Low Carb Chicken Enchiladas (High Protein & Gluten-Free)
Equipment
- 1 Skillet
Ingredients
For the Chicken Filling
- 1 lb cooked chicken breast ,shredded (rotisserie or poached)
- 1 teaspoon olive oil
- ½ small onion ,finely diced
- 1 jalapeno ,de-seeded, finely chopped (optional)
- 2 cloves garlic ,minced
- 1 teaspoon ground cumin
- 1 teaspoon chili powder
- ½ teaspoon smoked paprika
- ½ teaspoon dried oregano
- Salt & black pepper ,to taste
- ¼ cup low-carb enchilada sauce ,or sugar-free store-bought
For the Enchiladas
- 6 almond flour tortillas (6-7 inch)
- ¾ cup low-carb enchilada sauce ,divided
- 1 cup reduced-fat shredded Mexican blend cheese ,or part-skim mozzarella + cheddar mix; plus more for the topping
- 2 tablespoon fat free cream cheese
- ¼ cup chopped bell peppers or zucchini optional
For Greek Yogurt Sauce: (optional, replace sour cream)

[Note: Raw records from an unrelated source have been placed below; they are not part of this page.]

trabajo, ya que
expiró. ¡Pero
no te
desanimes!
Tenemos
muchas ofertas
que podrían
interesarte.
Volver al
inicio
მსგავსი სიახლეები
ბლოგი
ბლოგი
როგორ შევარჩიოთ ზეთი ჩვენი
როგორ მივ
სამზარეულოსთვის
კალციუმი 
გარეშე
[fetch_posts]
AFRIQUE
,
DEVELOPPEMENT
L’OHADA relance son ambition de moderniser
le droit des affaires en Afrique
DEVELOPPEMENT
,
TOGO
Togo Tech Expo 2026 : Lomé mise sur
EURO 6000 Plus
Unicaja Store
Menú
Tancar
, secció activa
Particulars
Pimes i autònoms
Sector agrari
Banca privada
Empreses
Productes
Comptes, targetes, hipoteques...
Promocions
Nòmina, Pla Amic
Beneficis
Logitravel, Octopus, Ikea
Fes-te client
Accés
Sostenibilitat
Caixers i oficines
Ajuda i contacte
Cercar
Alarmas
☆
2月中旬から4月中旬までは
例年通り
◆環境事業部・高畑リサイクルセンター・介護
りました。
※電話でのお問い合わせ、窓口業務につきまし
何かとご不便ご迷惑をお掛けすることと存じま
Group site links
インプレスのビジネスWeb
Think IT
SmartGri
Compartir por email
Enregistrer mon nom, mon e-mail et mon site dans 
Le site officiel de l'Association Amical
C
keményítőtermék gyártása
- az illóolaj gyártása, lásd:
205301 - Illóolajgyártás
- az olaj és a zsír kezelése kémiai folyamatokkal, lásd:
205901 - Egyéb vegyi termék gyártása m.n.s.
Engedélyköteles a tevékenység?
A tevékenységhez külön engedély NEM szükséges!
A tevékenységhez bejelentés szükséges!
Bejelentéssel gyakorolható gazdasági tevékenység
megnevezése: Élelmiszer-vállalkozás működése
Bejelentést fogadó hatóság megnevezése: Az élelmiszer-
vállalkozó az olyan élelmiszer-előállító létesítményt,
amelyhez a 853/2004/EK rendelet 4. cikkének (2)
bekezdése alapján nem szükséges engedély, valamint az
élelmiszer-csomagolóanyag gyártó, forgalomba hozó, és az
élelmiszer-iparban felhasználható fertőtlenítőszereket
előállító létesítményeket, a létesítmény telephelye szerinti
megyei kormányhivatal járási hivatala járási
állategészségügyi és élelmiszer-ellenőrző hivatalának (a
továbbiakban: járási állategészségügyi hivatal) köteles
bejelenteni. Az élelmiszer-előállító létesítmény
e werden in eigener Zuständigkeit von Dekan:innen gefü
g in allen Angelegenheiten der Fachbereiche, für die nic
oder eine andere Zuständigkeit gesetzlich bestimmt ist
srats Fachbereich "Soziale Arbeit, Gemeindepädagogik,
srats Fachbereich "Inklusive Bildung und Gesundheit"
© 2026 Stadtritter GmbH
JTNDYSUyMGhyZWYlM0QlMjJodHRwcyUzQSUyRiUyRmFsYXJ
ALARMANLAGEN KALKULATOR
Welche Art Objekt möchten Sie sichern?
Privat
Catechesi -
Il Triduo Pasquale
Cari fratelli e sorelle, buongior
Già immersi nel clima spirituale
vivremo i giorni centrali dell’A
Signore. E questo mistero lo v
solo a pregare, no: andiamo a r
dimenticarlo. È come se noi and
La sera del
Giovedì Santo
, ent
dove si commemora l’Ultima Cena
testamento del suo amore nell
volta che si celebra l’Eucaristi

- ¼ cup Greek Yogurt ,blended smooth
- 1 lime juice , to taste
- salt to taste
Toppings (optional):
- Fresh cilantro ,pickled jalapeno, or green onions
Instructions
- Preheat oven to 375°F (190°C). Lightly grease a small baking dish (8×8 works great).
Make the filling:
- Heat olive oil in a skillet over medium heat. Sauté onion for 2–3 minutes until soft. Add garlic and cook 30 seconds.
- Stir in cumin, chili powder, paprika, oregano, salt, and pepper. Add shredded chicken and mix well.
- Turn heat to low. Stir in cream cheese and ¼ cup enchilada sauce until creamy. Remove from heat.
Assemble the Enchiladas:
- Warm almond flour tortillas slightly on a skillet (or microwave 10-15 seconds so they don't crack).
- Lightly grease a baking dish and spread a thin layer of enchilada sauce on the bottom.
- Lay one almond flour tortilla flat, spread 1-2 tablespoons of enchilada sauce evenly over the tortilla.
- Fill each tortilla with about ⅓ cup chicken mixture, sprinkle with a little cheese, roll tightly, and place seam-side down in the dish.
Bake:
- Pour remaining ½ cup enchilada sauce over the tortillas. Sprinkle evenly with remaining cheese.
- Bake uncovered for 18-22 minutes, until bubbly and lightly golden.
- Rest 5 minutes, then garnish with cilantro, green onions, or a dollop of Greek yogurt sauce.
- (Optional) In a small bowl, whisk together Greek yogurt, fresh lime juice, and a pinch of salt until smooth and creamy. Use this mixture in place of sour cream and serve alongside the enchiladas.
Notes
- Sour Cream Substitute: Greek yogurt mixed with lime juice and salt gives the same tangy, creamy finish with extra protein and fewer carbs.
- Chicken Options: Use rotisserie chicken breast, leftover grilled chicken, or shredded chicken.
- Tortillas: Warm almond flour tortillas slightly before filling to prevent cracking.
- Cheese: Reduced-fat cheese keeps the dish lighter, but full-fat works if preferred.
- Make It Spicy: Add chopped jalapenos or a pinch of cayenne to the chicken mixture.
- Serving Tip: Serve with extra yogurt-lime sauce and pico-de-gallo on the side.
Nutrition
Disclaimer
Nutrition values are my best estimates. If you rely on them for your diet, use your preferred nutrition calculator.